- TEXT SHOWN -
Finally, the company had found its footing. It began scaling with 30% month-over-month revenue growth and planned expansions to Boston and Washington, D.C.

However, in early 2022, just as Xora was poised to make its next move, the VC market slowed to a halt. D’Souza found himself co-founder of a startup deemed no longer "backable." Shortly after, investors did not honor their commitments, pulled capital and left the company with financial obligations it could not cover. Ultimately, the only choice left was to shut down, let go of staff and halt operations.

Nothing prepares you for the experience

“The shutdown pretty much destroyed me as a person,” noted D’Souza. “It was something that a lot of people tried to prepare us for and tell us that we should expect. But there’s nothing that can truly prepare you for the highs and lows that come with entrepreneurship.”

“There’s this intensity of having people’s livelihoods depend on the daily work of the organization. You’ve got customers and clients, payroll, insurance, and technologies that you rely upon and other organizations that rely on your technologies,” he said.

- EXCERPTED RECORDS -
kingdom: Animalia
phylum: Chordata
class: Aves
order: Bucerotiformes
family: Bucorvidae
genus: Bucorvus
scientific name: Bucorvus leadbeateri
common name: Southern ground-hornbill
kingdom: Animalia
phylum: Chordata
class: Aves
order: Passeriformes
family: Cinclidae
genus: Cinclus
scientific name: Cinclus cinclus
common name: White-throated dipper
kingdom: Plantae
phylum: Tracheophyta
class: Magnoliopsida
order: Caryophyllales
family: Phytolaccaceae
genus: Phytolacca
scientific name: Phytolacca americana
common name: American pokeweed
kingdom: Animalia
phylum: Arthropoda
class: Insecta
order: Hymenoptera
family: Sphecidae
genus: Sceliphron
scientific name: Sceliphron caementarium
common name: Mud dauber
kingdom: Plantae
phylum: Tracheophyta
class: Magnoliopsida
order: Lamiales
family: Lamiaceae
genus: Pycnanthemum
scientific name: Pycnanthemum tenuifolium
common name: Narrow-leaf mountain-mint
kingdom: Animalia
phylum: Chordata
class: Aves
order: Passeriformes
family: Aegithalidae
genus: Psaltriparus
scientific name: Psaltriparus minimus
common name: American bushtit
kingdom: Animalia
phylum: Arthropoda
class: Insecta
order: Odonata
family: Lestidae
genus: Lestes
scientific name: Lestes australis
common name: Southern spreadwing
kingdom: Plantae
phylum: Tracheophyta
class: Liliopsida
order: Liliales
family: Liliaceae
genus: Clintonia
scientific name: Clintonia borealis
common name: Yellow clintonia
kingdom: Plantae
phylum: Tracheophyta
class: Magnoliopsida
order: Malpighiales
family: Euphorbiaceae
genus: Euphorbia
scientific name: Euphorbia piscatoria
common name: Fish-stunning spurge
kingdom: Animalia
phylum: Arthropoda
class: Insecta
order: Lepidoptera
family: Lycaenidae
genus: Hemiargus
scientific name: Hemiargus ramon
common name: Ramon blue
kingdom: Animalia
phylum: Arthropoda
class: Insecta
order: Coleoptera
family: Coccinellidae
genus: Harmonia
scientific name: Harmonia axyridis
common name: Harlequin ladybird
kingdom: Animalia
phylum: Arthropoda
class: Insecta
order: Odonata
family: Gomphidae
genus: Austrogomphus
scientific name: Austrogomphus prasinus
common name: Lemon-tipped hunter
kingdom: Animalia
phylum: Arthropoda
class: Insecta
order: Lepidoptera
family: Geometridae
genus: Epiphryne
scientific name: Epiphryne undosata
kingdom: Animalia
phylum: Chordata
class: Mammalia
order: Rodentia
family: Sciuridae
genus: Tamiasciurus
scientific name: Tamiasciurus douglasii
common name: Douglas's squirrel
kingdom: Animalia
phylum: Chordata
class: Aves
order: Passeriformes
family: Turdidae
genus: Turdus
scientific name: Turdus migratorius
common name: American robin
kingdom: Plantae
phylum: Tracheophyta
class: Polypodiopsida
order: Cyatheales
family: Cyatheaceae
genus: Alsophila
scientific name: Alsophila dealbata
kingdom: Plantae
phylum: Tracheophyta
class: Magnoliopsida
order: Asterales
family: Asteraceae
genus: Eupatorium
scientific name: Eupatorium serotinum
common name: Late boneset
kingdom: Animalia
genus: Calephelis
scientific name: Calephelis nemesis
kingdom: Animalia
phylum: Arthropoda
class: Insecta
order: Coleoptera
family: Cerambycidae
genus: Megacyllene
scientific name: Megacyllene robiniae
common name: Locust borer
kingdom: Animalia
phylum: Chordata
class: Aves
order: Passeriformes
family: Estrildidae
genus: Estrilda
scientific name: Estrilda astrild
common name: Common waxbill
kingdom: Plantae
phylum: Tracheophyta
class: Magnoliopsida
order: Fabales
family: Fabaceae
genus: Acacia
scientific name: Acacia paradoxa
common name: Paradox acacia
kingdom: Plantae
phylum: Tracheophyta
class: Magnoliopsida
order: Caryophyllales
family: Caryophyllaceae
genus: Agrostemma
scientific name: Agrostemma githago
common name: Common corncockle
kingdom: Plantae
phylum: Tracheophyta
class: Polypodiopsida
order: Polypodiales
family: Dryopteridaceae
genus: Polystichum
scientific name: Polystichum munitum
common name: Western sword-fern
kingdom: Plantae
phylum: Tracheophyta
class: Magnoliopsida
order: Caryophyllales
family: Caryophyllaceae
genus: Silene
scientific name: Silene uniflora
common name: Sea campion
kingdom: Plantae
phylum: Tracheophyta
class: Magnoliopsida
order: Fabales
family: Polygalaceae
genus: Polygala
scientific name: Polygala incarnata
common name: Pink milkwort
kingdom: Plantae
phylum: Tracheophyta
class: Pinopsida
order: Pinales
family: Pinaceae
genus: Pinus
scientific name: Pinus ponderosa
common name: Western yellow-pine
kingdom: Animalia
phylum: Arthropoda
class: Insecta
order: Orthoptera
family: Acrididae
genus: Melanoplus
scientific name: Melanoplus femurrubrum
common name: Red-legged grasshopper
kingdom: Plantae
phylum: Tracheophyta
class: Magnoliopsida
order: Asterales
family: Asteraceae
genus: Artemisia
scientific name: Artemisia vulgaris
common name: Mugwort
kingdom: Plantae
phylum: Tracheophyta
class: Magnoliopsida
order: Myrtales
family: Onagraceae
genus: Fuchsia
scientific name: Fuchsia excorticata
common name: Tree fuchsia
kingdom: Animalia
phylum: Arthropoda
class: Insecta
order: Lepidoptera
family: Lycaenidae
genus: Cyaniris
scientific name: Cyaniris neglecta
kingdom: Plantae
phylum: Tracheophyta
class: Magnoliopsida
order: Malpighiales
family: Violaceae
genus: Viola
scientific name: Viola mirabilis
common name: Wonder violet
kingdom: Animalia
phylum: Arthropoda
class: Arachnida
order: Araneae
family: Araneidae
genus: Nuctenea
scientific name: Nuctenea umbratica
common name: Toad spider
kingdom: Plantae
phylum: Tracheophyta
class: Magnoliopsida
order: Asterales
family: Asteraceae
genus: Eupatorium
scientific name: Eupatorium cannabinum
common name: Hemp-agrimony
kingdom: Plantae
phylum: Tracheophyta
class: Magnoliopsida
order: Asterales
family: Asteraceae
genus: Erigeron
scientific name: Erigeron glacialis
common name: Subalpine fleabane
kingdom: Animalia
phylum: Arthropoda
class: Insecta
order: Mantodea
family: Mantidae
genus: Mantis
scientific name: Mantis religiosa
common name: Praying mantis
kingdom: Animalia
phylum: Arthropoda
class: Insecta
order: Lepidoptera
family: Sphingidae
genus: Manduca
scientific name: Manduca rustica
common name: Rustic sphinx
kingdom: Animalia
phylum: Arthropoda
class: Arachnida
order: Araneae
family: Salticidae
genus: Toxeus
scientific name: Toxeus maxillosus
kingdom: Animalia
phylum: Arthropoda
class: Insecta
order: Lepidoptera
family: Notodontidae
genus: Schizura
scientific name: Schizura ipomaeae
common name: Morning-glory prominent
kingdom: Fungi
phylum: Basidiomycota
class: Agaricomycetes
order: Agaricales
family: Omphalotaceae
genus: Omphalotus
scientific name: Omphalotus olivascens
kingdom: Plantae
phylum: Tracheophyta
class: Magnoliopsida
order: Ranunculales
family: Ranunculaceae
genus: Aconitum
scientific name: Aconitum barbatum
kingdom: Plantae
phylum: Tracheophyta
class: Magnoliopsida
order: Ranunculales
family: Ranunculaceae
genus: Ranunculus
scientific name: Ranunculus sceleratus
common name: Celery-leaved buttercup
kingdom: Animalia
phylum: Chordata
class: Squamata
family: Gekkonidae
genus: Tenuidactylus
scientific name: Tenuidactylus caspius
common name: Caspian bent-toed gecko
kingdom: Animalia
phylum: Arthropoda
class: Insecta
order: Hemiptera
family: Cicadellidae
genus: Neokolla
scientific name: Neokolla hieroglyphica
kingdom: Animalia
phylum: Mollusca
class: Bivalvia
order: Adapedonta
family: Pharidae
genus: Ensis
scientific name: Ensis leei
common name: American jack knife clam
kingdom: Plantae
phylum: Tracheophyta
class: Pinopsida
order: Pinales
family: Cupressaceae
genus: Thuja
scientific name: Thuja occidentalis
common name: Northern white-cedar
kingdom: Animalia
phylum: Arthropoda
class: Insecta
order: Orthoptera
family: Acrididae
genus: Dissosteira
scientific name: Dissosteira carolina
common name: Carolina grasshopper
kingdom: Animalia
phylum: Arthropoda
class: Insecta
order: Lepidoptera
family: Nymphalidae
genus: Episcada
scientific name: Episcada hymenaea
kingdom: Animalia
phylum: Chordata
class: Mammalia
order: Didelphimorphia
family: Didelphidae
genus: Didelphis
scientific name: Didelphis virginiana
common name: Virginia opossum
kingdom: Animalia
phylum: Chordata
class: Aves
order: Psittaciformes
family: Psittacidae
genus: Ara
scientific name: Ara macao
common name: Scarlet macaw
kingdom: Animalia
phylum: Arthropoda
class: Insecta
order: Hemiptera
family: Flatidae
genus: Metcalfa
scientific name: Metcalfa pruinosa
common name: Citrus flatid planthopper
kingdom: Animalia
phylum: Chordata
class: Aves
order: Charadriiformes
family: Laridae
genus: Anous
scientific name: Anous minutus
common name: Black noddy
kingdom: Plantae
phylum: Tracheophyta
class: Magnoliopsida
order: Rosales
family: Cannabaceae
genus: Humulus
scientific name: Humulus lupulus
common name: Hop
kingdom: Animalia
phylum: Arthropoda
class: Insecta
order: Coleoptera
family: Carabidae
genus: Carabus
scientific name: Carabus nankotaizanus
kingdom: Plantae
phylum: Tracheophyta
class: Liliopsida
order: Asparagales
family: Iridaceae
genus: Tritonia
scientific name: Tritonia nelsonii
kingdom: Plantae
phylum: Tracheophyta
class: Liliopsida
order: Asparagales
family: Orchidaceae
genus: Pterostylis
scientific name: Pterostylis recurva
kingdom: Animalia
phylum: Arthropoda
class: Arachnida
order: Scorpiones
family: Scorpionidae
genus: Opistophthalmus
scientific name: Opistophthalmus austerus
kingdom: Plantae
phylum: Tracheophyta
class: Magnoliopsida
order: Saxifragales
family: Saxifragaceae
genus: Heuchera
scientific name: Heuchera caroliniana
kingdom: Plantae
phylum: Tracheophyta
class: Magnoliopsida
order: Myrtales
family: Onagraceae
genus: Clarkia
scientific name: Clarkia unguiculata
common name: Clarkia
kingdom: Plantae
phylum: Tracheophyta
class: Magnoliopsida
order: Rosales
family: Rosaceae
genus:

- REQUIRED WORK -
(1) In the text about Xora's shutdown, what is the Spanish translation of the sentence "Ultimately, the only choice left was to shut down, let go of staff and halt operations."?
(2) Answer these from the text about Xora's shutdown:
(a) What month-over-month revenue growth did the company reach as it began scaling?
(b) To which two cities did it plan to expand?
(c) When did the VC market slow to a halt?
(3) Can you continue the text about Xora's shutdown from its last sentence?

- ANSWERS -
(1) Al final, la única opción que quedaba era cerrar, despedir al personal y detener las operaciones.

(2)
(a) 30%
(b) Boston and Washington, D.C.
(c) Early 2022

(3)
“Things were ramping up. We were doing $10,000 to $15,000 per day in State College in terms of revenue, which is a good amount for just a five or six-person operation. Like almost everything that comes to the venture capital industry, it is an accelerant. It’s fuel. But you have to make sure that the fire is just right. Otherwise, it will burn you down rather than ignite like a flame or a rocketship,” D’Souza added. “There are only enough times you can get hit before you lose the will to keep going. At that point, I put my hands in the air and said, ‘I’m done. This is really it.’”

“The shutdown pretty much destroyed me as a person,” noted D’Souza. “It was something that a lot of people tried to prepare us for and tell us that we should expect. But there’s nothing that can truly prepare you for the highs and lows that come with entrepreneurship.”

D’Souza continued, “No one ever tells you how complex it is to wind down a company and to do it accurately. When you’re taking outside capital or inside capital or friends and family, that can lead to lawsuits. No one tells you how to clean that up and negotiate all those issues to ensure you’re making the best out of a bad situation.”

But it still all paid off

Xora halted operations in early March 2022 and officially shut down by July 2022. Today, D’Souza works in Washington, D.C., as a databroker in a boutique firm — and his career was only made possible by his experience as a startup founder.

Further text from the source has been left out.